I guess what I buried around the time of Hoffman's passing and where all of this is coming from is the unspeakable condemning tweets made by actor Jared Paledecki. I won't recite what he wrote because there's google for that. But to scorn and doubt the suffering someone, anyone, either a famous actor or an artist surviving from selling one block of canvas after another, enraged me more than I imagined. I don't know the suffering someone and his/her loved ones goes through with substance addiction, but an emotional / mental one is just as hard to break. For someone who suffered from perfectionism almost like an addiction, an uncontrollable harsh defense mechanism and survival tactic that demolished me mentally, emotionally and physically...Something needed to be said.
We reconcile and recognize people from what they make available to us through their artwork - irrefutably a part of their soul, heart, time, energy, mind. We will never know the long-suffering lives artists lead behind the curtains. We may never know the pain artists cause when they are under the fog of addiction. The fear of failure, of hard work not paying off, of inner demons taking control, of being abused by your colleagues, of being guided by other artists with the worst intentions, of falling for all the wrong kinds of so-called supporters - skepticism, reluctance, that little bit of hesitation that catches on an exhale before your start anything and doesn't release until you're finished - it's all a hurdle people tackle.
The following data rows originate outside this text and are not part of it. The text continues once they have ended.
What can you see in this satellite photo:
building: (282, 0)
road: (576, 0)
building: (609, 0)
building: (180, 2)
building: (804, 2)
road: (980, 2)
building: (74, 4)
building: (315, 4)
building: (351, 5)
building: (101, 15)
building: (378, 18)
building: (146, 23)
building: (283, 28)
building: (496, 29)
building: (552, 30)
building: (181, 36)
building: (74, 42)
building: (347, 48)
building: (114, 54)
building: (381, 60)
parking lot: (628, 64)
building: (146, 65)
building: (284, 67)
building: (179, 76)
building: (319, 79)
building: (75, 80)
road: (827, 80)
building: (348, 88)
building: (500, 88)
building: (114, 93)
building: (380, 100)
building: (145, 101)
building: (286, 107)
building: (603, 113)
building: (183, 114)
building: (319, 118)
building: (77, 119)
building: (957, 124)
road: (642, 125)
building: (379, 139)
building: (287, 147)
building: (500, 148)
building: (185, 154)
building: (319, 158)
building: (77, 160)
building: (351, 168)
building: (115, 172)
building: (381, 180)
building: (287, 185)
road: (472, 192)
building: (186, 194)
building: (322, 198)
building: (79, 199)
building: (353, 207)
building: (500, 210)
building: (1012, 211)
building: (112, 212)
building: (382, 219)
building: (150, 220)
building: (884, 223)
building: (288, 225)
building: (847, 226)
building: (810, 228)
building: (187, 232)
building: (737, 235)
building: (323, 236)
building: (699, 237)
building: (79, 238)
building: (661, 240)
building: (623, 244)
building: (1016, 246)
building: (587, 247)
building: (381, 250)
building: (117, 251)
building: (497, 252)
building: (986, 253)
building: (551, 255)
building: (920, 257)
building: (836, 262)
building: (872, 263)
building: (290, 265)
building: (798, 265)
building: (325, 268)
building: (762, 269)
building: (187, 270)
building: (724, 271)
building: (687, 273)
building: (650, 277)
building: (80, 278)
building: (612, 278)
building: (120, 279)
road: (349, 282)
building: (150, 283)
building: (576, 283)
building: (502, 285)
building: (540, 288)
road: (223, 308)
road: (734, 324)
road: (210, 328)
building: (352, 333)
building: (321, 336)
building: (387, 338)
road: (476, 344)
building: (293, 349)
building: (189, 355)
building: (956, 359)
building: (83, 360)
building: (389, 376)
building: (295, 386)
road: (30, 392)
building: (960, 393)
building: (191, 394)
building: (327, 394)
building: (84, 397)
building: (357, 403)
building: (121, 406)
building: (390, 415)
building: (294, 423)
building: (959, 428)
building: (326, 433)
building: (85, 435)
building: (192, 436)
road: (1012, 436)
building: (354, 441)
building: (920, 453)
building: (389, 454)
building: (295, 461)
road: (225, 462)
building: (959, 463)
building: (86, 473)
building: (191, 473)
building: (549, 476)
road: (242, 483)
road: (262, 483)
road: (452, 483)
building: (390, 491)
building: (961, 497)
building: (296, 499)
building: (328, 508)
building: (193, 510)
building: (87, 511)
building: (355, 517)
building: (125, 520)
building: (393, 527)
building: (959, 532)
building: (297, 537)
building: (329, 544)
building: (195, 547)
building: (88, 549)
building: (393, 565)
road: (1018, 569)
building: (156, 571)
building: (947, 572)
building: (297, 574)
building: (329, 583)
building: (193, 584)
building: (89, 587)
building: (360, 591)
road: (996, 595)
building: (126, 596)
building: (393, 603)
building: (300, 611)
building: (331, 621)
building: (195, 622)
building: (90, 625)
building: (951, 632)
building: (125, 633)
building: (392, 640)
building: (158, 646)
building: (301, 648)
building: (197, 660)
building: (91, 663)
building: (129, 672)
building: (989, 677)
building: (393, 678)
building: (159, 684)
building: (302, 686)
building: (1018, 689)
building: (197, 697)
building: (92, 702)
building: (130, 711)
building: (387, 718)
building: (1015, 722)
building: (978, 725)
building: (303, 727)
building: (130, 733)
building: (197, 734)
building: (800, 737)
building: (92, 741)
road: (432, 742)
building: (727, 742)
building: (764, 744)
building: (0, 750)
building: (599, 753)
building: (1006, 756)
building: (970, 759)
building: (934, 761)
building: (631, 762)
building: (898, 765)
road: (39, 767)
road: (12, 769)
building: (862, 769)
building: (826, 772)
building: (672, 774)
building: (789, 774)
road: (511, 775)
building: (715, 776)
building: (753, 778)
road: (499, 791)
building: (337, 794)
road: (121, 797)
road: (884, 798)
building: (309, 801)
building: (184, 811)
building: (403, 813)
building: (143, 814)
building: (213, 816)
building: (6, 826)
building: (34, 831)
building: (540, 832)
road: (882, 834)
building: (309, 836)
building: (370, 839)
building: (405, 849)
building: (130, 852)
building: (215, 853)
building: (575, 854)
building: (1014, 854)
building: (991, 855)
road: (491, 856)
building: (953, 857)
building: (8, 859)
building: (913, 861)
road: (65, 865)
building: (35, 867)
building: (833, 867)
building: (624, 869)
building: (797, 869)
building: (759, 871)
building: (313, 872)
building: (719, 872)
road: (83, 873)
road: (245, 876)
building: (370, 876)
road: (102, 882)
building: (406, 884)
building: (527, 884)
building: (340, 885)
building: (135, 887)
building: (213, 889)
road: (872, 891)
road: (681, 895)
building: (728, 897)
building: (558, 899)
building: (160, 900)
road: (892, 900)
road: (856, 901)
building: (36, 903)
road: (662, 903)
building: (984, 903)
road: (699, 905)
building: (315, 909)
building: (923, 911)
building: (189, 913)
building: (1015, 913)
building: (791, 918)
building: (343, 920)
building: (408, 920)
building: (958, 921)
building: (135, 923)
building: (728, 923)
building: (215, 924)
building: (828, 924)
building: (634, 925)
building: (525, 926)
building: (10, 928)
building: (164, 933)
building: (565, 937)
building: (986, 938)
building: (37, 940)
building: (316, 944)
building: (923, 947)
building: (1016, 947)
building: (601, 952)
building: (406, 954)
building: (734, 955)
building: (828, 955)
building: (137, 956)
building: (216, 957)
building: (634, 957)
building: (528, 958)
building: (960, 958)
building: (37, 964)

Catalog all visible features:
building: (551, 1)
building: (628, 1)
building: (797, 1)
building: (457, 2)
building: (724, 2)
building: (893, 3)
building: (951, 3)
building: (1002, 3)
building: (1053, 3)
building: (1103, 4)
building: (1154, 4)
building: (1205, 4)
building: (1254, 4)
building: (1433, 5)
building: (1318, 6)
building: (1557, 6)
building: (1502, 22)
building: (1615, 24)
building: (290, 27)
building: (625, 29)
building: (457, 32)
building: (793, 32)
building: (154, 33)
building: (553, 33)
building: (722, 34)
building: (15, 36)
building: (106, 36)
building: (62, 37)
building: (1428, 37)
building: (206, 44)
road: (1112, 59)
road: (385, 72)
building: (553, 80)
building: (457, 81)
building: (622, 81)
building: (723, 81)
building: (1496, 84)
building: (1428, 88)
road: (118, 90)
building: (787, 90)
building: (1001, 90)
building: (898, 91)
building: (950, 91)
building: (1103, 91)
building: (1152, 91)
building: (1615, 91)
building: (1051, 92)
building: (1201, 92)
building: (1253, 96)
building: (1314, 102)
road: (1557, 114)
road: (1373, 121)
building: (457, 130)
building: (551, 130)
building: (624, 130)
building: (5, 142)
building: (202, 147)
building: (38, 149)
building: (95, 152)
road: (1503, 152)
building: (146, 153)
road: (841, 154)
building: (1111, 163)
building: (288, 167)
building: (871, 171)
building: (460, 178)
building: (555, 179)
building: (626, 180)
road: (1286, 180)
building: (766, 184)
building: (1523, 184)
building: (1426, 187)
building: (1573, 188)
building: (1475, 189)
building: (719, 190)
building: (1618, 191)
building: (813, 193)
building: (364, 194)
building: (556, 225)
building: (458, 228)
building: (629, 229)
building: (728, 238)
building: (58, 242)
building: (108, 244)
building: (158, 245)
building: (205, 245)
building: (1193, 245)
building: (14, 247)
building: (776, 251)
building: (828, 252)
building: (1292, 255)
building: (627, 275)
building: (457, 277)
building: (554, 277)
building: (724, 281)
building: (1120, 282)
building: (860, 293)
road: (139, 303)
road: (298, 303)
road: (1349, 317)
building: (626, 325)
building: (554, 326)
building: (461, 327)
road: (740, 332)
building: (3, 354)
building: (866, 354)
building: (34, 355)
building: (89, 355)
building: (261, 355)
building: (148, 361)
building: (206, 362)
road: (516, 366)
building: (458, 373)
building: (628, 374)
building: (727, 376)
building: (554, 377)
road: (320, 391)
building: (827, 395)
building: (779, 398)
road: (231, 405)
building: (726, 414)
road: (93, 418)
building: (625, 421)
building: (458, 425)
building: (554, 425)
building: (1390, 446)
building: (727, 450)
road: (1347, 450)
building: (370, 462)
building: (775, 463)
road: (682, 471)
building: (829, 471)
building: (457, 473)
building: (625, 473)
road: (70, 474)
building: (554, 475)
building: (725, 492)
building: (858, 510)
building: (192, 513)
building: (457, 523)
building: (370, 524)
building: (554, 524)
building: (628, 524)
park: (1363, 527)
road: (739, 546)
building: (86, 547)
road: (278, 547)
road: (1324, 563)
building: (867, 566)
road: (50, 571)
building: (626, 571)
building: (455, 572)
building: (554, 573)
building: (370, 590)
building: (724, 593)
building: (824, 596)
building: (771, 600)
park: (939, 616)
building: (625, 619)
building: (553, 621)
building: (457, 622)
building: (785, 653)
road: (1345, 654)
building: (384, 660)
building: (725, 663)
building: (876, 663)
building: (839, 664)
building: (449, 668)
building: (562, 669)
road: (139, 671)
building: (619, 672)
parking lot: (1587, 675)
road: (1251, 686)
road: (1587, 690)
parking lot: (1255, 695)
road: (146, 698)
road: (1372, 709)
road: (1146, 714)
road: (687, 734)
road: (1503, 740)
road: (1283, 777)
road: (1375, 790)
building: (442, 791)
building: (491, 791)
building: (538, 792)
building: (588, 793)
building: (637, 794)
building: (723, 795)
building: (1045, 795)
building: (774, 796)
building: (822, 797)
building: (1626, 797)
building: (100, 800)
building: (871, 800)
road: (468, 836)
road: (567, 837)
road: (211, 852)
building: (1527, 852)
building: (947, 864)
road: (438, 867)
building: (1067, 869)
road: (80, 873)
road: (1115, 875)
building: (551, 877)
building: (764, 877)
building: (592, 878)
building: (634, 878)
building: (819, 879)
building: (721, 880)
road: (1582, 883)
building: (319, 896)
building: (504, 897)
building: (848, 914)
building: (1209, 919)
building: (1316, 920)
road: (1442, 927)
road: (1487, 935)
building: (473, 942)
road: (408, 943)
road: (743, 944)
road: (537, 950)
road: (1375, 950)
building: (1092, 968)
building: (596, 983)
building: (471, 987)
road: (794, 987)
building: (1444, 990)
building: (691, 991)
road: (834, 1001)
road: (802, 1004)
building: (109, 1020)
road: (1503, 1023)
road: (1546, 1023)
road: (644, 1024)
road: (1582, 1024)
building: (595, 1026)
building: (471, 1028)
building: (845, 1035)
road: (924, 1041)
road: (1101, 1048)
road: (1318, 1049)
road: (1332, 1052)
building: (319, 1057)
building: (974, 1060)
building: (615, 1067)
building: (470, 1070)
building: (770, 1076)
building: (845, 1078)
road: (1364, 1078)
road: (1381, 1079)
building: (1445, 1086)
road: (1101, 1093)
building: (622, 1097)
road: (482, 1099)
For different reasons, it propels many of the greats. It unfortunately eats way at many others.
Creation is persistence, hard work, imagination, innovation, process, double checking, triple checking, blood, sweat, tears, barreling through naysayers (both real and in your head), faith, passion, more persistence. Doubts, hesitation, indecision, rejection, control, perfectionism, addiction - rarely does one ever destroy someone on its own without another enemy of the mind or body tiptoeing closely behind. Creating is hard. I survive now mostly by cringing over my keyboard slamming on the backspace - because at least there's that. Barely.